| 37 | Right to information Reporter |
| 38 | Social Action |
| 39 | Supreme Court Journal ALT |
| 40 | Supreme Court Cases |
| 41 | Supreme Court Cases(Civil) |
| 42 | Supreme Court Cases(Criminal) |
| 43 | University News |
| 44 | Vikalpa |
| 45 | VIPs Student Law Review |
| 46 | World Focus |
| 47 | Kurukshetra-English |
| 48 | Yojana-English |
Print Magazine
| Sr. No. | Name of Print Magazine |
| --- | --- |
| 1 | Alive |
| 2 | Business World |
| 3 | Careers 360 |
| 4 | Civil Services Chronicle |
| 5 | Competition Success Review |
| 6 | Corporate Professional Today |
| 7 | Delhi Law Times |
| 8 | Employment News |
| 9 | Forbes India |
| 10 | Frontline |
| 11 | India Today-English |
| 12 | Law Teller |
--
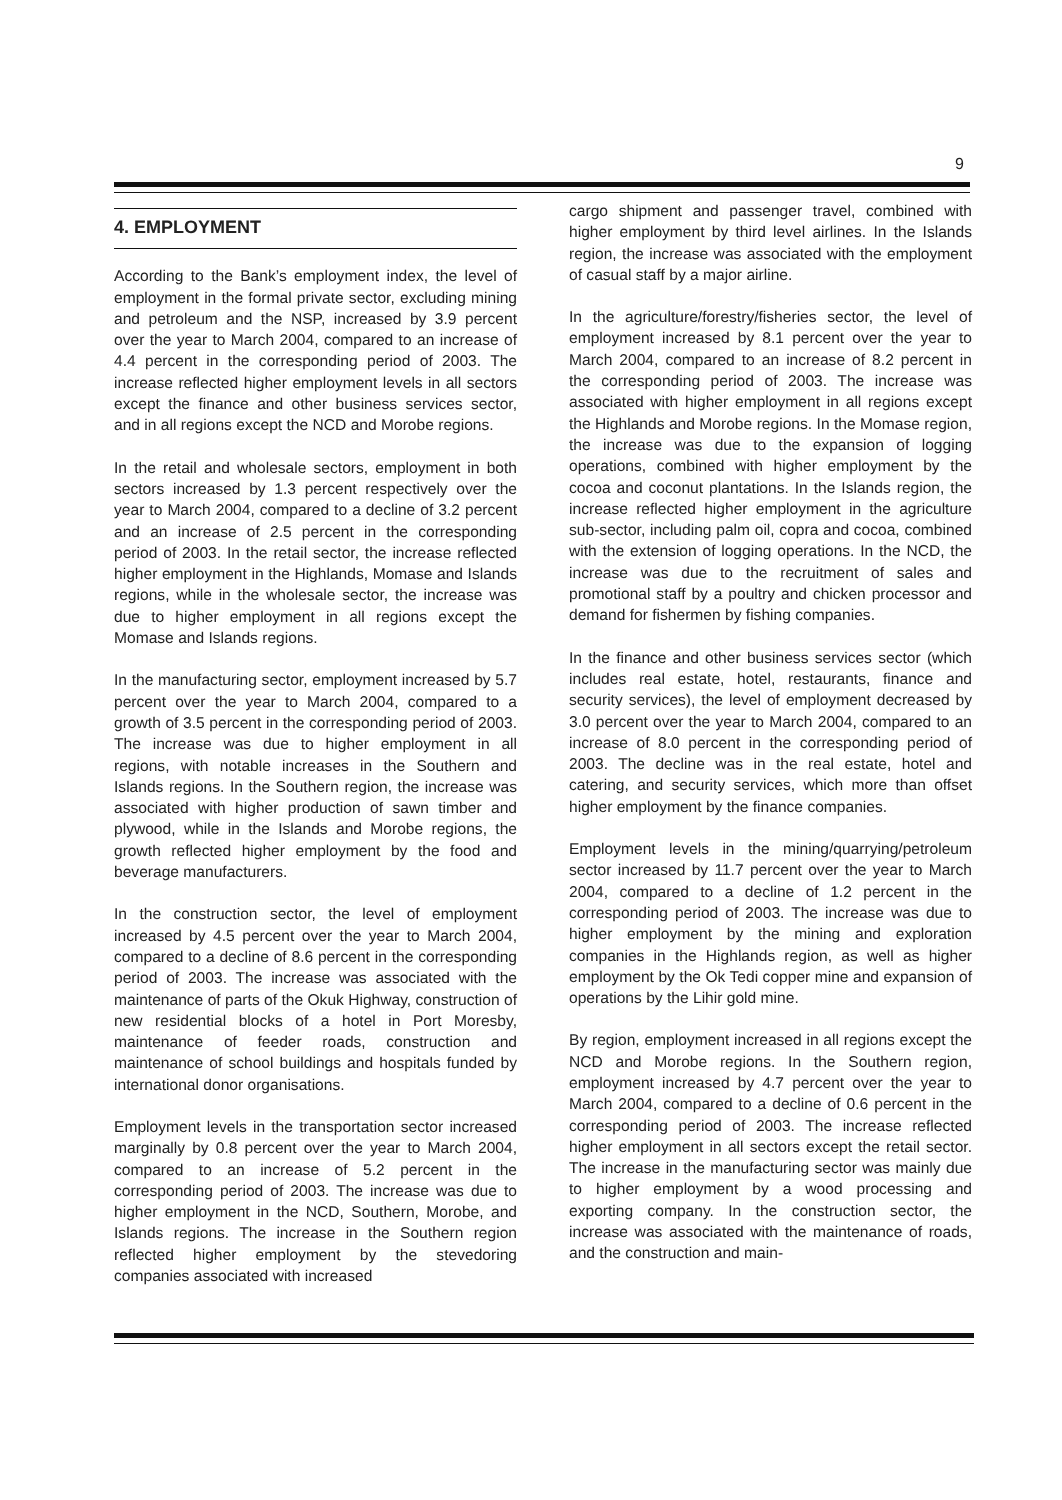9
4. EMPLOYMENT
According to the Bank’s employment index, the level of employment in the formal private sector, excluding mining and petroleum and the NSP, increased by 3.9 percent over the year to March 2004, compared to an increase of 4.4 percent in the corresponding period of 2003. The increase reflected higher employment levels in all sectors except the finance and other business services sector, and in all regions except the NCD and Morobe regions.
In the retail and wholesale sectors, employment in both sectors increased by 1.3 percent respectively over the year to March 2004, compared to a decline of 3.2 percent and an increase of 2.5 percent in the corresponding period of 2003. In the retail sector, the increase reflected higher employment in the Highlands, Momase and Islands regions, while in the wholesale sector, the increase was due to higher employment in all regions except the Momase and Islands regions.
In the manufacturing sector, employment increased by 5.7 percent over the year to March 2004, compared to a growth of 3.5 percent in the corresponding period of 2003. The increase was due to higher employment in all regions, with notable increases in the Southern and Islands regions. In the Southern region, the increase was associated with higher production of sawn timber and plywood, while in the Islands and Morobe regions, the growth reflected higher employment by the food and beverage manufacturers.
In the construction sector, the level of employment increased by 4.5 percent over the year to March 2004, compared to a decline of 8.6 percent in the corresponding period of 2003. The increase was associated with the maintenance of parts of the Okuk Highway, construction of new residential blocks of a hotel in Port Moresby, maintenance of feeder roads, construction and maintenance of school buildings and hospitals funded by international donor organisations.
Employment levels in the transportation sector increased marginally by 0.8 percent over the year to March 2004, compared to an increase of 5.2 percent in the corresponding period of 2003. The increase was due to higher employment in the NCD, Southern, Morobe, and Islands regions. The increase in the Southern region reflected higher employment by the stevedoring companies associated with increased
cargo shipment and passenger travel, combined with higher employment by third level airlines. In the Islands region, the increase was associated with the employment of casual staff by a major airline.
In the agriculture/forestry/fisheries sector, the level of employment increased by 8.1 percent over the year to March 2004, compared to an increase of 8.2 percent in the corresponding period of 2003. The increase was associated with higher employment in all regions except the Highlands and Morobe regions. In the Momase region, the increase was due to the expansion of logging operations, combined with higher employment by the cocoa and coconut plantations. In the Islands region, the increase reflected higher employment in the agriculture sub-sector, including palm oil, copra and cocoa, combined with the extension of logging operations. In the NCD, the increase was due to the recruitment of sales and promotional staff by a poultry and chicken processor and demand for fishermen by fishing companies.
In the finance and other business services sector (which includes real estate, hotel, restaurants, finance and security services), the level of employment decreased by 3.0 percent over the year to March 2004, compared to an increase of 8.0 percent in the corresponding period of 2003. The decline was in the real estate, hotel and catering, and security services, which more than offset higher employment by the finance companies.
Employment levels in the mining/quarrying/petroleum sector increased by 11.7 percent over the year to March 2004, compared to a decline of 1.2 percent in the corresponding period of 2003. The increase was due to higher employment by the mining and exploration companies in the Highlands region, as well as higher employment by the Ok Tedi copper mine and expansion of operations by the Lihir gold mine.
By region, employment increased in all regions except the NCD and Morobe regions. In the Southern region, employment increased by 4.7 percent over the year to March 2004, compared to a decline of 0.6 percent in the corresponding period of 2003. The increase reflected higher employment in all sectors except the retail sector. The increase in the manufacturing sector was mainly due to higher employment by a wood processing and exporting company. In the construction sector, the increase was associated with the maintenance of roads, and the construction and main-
...
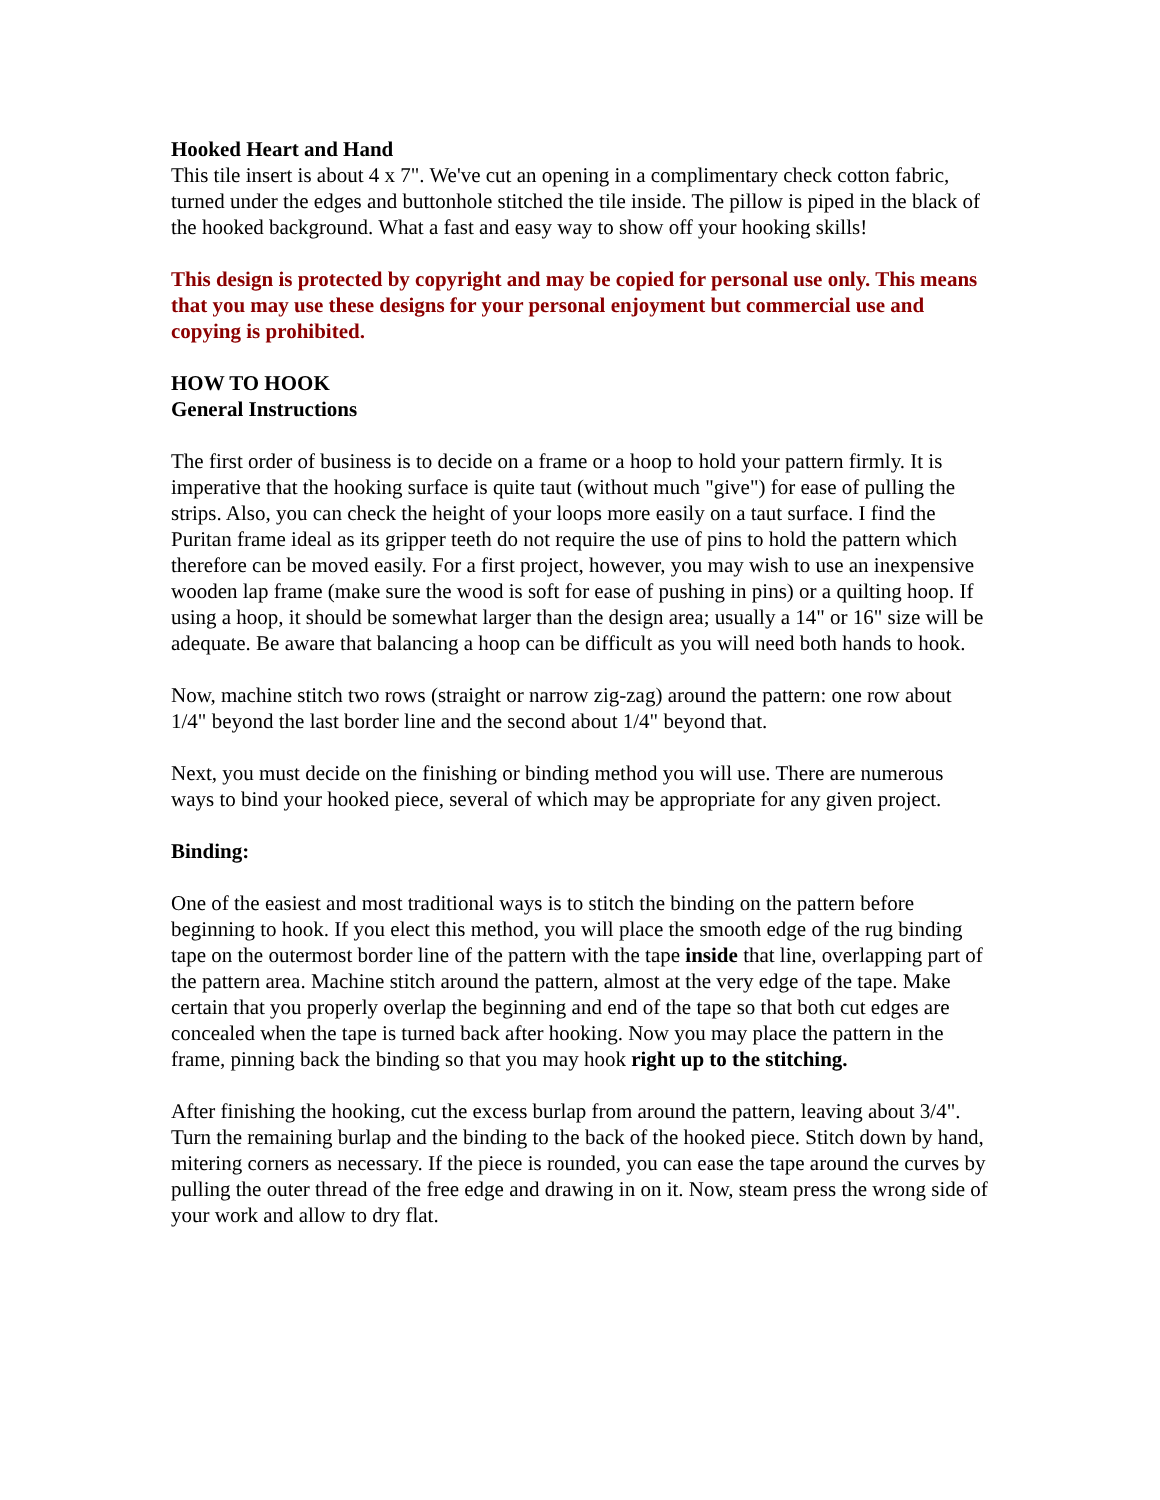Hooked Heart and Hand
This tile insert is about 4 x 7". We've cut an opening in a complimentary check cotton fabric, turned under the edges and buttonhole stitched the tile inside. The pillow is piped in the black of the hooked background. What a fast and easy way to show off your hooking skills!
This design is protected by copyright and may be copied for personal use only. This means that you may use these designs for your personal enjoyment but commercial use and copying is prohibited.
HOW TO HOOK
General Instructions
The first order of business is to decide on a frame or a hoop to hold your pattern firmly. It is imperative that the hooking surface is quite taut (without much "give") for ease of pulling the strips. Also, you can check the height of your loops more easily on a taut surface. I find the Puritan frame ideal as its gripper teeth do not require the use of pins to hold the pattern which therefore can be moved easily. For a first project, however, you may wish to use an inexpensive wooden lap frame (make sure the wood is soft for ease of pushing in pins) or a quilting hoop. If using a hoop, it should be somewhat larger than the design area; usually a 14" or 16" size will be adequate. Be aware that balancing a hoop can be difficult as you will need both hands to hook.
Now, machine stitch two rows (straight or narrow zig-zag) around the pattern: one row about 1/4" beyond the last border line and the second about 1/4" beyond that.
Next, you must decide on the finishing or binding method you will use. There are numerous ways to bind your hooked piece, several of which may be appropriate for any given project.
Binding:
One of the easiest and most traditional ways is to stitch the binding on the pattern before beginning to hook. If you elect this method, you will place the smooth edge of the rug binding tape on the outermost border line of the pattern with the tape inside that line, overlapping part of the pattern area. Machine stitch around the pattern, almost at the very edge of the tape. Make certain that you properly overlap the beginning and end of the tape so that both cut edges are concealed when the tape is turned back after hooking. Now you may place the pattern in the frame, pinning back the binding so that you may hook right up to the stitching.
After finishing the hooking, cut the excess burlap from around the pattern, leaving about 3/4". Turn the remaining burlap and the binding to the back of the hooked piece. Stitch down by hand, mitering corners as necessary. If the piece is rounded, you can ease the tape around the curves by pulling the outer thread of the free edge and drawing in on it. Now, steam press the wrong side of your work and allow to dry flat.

§ **WORK INSTRUCTION**
The range runs from the line with "information Reporter |" up to and including the line with "Employment News |" in the listing above; please write out exactly those lines and nothing more.

§ **RESPONSE TO THE TASK**
| 37 | Right to information Reporter |
| 38 | Social Action |
| 39 | Supreme Court Journal ALT |
| 40 | Supreme Court Cases |
| 41 | Supreme Court Cases(Civil) |
| 42 | Supreme Court Cases(Criminal) |
| 43 | University News |
| 44 | Vikalpa |
| 45 | VIPs Student Law Review |
| 46 | World Focus |
| 47 | Kurukshetra-English |
| 48 | Yojana-English |
Print Magazine
| Sr. No. | Name of Print Magazine |
| --- | --- |
| 1 | Alive |
| 2 | Business World |
| 3 | Careers 360 |
| 4 | Civil Services Chronicle |
| 5 | Competition Success Review |
| 6 | Corporate Professional Today |
| 7 | Delhi Law Times |
| 8 | Employment News |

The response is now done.